When World War II ended, large areas of Poland were occupied by the Soviets and it was agreed by some that it would stay that way. The Soviets planned to exterminate the AK and any Resistance groups that stood in the way of the territory they felt was rightfully theirs. The Red Army and the Home Army had fought several times during the course of World War II. The Home Army had tried to prevent the Soviets from gaining territory. However, the AK officially disbanded in January 1945 to avoid conflict with the Red Army.

The end of the Home Army did not mean the end of the Resistance. The AK structure that was designated for dealing with the Soviets was the NIE (Niepodleglosc) and they continued operating until August 1945. There were several Resistance groups that saw the Soviets as occupiers no different from the Germans and they sought Polish liberation. A Resistance of 50,000 members in different groups sprung up to fight the Soviets. Resistance groups that continued after the end of the war became known as Cursed Soldiers because of the likelihood of being caught and killed by the Red Army.

In an attempt to stop the partisan violence in Poland, many groups came out of the woods and surrendered under the promise of freedom in 1947. Many of them were arrested anyway. A post-AK group, Wolnosc I Niezawislosc, was formed as a way to help those AK veterans transition to civilian life and escape persecution. The members of the group were considered enemies of the state and rarely had the funds they needed. Their operations largely stopped after 1947 and the group disbanded in 1952.
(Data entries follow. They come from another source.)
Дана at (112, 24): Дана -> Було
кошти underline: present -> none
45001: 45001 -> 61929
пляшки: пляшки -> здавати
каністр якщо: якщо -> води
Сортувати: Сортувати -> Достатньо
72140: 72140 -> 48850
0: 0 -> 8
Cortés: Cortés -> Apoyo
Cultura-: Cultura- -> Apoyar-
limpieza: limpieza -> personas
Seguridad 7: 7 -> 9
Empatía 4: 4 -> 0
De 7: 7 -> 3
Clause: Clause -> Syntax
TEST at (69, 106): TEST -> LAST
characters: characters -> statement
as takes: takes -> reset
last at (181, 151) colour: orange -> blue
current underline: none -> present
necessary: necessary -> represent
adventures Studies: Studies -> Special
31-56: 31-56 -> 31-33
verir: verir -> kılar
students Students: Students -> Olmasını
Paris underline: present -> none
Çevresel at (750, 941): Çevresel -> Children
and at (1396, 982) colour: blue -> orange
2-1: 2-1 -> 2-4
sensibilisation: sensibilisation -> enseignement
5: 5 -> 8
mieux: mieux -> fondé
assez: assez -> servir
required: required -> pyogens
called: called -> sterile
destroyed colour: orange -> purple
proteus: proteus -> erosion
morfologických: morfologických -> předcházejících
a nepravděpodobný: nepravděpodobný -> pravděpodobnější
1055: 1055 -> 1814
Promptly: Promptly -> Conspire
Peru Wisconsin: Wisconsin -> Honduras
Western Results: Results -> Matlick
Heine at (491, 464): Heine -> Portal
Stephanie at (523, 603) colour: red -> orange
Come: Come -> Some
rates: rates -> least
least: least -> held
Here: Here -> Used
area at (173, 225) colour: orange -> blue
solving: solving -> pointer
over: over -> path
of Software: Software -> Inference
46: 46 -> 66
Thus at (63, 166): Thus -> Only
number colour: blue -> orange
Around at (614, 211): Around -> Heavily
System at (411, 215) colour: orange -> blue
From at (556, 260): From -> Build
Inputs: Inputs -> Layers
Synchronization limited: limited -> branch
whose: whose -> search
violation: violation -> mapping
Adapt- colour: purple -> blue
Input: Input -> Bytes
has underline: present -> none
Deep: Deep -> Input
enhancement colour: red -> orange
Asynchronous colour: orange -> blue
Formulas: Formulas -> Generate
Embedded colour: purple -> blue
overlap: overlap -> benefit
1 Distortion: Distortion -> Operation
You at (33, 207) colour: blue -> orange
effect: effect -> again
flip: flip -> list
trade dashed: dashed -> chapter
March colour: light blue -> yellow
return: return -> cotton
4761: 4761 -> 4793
Other Resistance groups continued operating as hundreds of thousands of Polish civilians were arrested and killed under accusations that they were members of the opposition. Millions of citizens were considered suspects and were subjected to investigation. In 1956, 35,000 former AK members were released from prison, but still some Resistance groups continued. The last “cursed soldier” was killed in 1963. This finally brought an end to the WWII Resistance movement against the Soviets.